Il Cinemalaya Indipendent Film Festival non seleziona film ma sceneggiature. Ogni anno un comitato sceglie quelle giudicate più meritevoli e le premia con un piccolo finanziamento, per aiutare le pagine a essere tradotte in film da presentare nella rassegna stessa.
La somma messa a disposizione dal comitato solitamente non basta a realizzare le opere e quindi investitori privati contribuiscono alle spese di produzione, a volte insieme ad attori famosi che vi recitano senza compenso o quasi.
Onore al merito, quindi, al comitato e ai finanziatori che hanno reputato degna di essere raccontata una storia che vuole, in maniera tragicomica, sensibilizzare l’opinione pubblica sul tema della legalizzazione della cannabis, soprattutto a scopo terapeutico.
Gulay lang, manong (E’ solo verdura, fratello), scritto e diretto da BC Amparado, racconta l’alleanza tra Ariel (Cedrick Juan), un poliziotto ambizioso, e un povero vecchio contadino, Pilo (Perry Dizon), al fine di sgominare un centro di produzione e spaccio di marijuana. In cambio della liberazione del nipote, momentaneamente catturato da Ariel perché coinvolto nello spaccio, Pilo asseconda il piano dell’agente per arrivare a scoprire anche le personalità politiche locali che proteggono il traffico. Nello svolgimento della trama, l’atteggiamento di entrambi nei confronti della cannabis, cambierà radicalmente. Il vecchio contadino, vedendo l’effetto benefico della pianta sulla figlia epilettica della Senatrice coinvolta nel presunto cartello, probabilmente inizierà a coltivarla; il poliziotto la userà allo stesso scopo per curare l’adorato padre malato.
La commedia si dipana veloce grazie a una sceneggiatura senza fronzoli e alle caratterizzazioni dei personaggi tra i quali spicca, insieme ai due attori citati, l’esilarante Ranzel Magpantay, nel ruolo dello spacciatore sballone.
Di nuovo un film che, se non proprio necessario, è almeno di reale rilevanza sociale. Non a caso ha vinto l’Audience Choice Award, il premio del pubblico.
Nei titoli di coda si scopre che, tra i finanziatori del progetto, ci sono le associazioni che si battono per la legalizzazione della marijuana, perlomeno a scopo terapeutico.
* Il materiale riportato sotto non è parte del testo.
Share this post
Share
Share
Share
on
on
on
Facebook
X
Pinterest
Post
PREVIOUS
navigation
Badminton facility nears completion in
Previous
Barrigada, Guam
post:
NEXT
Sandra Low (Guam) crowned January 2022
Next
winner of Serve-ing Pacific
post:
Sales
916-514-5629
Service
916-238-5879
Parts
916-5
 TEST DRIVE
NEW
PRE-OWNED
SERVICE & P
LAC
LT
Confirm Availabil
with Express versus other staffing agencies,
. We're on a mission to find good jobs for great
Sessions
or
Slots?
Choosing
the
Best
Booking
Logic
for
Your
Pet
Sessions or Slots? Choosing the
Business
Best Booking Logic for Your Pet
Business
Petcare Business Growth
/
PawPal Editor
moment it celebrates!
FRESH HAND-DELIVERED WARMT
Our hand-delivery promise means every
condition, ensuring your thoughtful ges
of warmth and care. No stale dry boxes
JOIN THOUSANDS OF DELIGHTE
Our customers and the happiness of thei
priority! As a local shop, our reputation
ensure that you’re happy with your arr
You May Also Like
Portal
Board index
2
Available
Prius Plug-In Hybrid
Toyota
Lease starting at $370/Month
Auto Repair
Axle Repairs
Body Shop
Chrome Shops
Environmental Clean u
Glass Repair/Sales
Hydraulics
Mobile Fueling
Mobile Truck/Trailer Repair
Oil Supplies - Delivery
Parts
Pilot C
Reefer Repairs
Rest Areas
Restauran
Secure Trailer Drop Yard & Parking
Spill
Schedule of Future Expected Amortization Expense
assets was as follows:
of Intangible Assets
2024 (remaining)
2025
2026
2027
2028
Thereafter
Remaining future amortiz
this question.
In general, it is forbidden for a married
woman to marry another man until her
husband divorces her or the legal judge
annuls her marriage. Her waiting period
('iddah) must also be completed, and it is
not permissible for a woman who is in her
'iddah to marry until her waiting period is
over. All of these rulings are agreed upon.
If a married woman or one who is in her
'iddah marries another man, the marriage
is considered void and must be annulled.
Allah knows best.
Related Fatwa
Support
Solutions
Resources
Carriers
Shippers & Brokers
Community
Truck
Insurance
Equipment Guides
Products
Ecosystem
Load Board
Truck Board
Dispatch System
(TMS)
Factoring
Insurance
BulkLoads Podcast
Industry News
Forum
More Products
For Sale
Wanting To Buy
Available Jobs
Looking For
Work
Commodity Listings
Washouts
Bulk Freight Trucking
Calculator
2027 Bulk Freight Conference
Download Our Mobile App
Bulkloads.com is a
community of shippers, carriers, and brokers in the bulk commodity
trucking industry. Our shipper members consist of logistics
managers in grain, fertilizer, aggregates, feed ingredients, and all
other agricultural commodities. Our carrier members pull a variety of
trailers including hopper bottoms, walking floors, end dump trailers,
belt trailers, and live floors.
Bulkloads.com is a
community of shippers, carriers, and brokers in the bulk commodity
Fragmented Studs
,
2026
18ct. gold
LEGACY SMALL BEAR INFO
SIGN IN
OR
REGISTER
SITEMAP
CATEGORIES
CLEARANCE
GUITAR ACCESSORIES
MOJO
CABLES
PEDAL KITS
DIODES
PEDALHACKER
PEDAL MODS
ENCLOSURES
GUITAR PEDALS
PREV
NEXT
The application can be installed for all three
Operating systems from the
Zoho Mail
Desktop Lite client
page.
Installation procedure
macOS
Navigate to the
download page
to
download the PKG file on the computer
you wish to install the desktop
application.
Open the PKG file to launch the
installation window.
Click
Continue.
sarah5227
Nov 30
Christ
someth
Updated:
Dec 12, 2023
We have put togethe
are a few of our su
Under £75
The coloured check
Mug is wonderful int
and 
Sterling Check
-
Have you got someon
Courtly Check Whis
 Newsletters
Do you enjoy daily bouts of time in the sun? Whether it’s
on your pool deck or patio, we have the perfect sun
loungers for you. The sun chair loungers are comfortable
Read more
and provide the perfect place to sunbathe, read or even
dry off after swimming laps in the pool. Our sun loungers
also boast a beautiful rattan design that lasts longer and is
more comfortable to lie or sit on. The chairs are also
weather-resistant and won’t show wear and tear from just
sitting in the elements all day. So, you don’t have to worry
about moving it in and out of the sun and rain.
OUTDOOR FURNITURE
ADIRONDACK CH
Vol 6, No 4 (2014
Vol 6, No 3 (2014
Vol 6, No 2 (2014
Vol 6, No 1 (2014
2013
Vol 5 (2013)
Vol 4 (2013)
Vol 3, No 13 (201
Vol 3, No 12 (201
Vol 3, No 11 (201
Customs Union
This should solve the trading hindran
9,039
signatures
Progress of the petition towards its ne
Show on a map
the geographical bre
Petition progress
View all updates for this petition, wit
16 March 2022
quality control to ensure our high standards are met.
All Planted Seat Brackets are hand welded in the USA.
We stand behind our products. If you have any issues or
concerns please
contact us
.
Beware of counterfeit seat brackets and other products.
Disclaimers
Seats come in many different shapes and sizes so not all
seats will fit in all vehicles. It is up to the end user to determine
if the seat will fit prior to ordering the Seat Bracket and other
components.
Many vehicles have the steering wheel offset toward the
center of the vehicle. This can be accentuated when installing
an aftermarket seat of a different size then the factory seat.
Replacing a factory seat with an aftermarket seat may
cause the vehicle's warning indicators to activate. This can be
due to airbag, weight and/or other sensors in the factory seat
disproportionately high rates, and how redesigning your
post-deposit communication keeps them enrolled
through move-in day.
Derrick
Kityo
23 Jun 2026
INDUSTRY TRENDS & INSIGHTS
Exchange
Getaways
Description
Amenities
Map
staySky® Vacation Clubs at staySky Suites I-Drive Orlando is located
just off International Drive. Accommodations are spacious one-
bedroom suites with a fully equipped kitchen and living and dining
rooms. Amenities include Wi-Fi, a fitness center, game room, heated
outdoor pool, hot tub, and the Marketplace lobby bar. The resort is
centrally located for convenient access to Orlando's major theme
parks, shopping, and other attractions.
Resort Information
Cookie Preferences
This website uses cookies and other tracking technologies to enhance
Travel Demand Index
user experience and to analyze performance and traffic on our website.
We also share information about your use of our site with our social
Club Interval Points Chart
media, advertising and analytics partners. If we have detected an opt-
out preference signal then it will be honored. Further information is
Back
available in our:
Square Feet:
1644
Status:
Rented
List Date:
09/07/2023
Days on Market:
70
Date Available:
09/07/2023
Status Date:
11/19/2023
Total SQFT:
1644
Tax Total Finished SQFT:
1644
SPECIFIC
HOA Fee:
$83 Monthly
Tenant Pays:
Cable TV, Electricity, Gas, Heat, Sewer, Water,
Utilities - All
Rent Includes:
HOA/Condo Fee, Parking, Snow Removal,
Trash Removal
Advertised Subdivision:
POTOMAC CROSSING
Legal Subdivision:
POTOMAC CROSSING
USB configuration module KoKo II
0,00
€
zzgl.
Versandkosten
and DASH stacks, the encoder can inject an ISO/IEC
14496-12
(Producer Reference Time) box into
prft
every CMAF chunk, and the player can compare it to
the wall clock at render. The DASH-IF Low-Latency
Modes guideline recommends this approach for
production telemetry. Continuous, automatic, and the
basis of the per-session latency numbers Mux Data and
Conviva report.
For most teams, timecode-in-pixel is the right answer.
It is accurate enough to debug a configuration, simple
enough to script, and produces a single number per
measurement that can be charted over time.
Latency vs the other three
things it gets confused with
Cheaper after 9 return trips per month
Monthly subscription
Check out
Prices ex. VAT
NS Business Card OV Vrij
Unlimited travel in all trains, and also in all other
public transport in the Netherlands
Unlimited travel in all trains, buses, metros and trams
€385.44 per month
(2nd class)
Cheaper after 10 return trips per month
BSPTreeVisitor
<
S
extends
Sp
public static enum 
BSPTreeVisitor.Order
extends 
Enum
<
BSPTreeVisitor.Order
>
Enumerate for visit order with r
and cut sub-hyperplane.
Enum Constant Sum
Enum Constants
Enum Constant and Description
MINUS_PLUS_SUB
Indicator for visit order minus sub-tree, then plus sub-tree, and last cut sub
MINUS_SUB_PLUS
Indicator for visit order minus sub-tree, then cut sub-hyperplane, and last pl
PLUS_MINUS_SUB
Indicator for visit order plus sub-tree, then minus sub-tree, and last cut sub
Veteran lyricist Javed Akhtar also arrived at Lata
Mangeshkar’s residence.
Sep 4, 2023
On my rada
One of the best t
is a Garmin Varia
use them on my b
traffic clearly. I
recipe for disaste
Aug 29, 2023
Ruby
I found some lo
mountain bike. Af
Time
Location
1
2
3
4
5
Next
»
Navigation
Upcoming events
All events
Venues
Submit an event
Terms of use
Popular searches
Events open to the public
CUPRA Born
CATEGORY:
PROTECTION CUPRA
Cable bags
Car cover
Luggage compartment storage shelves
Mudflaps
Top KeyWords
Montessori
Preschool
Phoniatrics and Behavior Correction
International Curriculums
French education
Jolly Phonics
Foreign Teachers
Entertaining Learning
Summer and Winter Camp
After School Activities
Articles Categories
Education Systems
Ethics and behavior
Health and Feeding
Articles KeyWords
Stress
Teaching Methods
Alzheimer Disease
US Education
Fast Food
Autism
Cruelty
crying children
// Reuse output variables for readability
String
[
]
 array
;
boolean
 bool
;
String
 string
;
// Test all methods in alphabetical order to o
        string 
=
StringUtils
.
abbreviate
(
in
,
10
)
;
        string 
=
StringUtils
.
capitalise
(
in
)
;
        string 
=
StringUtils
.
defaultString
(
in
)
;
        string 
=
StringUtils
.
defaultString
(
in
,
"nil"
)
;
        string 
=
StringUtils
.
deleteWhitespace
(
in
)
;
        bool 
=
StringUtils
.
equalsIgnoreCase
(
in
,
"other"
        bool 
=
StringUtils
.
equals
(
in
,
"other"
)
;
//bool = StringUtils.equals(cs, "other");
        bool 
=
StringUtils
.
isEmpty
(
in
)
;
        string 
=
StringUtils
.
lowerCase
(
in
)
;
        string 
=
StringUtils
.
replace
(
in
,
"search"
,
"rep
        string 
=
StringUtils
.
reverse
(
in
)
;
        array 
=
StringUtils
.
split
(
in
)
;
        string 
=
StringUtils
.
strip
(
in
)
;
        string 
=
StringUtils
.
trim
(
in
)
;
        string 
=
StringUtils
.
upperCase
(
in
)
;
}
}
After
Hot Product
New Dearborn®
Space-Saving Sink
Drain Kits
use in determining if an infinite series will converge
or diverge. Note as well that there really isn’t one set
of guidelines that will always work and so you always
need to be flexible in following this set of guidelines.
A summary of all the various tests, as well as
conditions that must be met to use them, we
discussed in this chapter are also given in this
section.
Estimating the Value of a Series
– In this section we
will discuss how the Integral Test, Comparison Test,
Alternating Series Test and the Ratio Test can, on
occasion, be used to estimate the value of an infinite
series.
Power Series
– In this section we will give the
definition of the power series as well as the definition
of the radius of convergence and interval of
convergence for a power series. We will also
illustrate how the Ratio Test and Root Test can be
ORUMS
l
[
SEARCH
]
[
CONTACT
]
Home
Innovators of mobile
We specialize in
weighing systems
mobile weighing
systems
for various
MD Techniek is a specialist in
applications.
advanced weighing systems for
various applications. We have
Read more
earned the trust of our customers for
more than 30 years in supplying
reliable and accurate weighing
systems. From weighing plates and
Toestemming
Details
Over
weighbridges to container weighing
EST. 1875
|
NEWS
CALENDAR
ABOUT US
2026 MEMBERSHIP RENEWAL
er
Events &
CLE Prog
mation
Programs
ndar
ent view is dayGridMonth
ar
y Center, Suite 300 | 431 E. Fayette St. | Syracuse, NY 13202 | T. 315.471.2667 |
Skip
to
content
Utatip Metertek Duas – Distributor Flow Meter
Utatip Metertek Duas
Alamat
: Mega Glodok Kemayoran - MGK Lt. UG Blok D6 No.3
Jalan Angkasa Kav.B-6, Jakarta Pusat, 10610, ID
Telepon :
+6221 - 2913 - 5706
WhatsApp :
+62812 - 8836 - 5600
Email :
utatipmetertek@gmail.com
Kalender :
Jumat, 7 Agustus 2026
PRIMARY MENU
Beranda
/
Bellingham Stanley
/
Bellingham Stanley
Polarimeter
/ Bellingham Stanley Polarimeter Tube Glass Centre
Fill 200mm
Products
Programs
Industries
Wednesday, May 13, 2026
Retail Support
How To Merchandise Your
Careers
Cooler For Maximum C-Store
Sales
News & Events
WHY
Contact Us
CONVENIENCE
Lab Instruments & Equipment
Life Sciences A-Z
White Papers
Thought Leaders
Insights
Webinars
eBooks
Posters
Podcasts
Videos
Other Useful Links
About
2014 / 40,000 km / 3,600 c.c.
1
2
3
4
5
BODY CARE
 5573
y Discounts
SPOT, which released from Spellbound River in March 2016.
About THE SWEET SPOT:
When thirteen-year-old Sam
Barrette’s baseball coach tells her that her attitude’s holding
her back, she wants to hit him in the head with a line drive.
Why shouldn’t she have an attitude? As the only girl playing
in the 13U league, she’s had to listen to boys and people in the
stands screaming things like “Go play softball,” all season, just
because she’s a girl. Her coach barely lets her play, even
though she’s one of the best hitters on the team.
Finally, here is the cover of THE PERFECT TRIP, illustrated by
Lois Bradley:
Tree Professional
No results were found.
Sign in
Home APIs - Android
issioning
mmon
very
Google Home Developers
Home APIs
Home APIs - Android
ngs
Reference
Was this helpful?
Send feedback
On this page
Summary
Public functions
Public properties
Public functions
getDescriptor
Nelle Filippine, una legislazione intollerante non fa distinzioni tra le varie sostanze stupefacenti. Anche il possesso di CBD, la cui vendita da noi è ammessa, anche se a forte rischio di neoproibizionismo, può causare l’arresto e pene severe. E’ evidente, come per Tumandok, l’intento di sensibilizzare l’opinione pubblica su un problema che riguarda il rapporto tra regole sociali e le esigenze delle persone che di tali norme dovrebbero beneficiare. L’attrice che nel film interpreta la Senatrice (la veterana Lui Manansala) mi ha confidato che una bozza di legge per depenalizzare e liberare la vendita della canapa indiana è in fase di approvazione in Senato.
Così, anche un Paese che ha eletto come Presidente il figlio dell’ex dittatore Marcos e, in precedenza, il generale della guerra alla droga Duterte, ci sta dando lezioni di buonsenso e apertura verso le esigenze e i cambiamenti della società civile. In Italia, dove quasi tutti hanno fumato uno spinello almeno una volta nella vita, dobbiamo sopportare l’ipocrisia di una destra che, a parte essere serva come e più della sinistra verso i padroni americani, finge di salvaguardare i valori della famiglia e della protezione delle giovani generazioni, mentre continua ad alimentare il mercato nero gestito dalle mafie e non certo per il bene comune.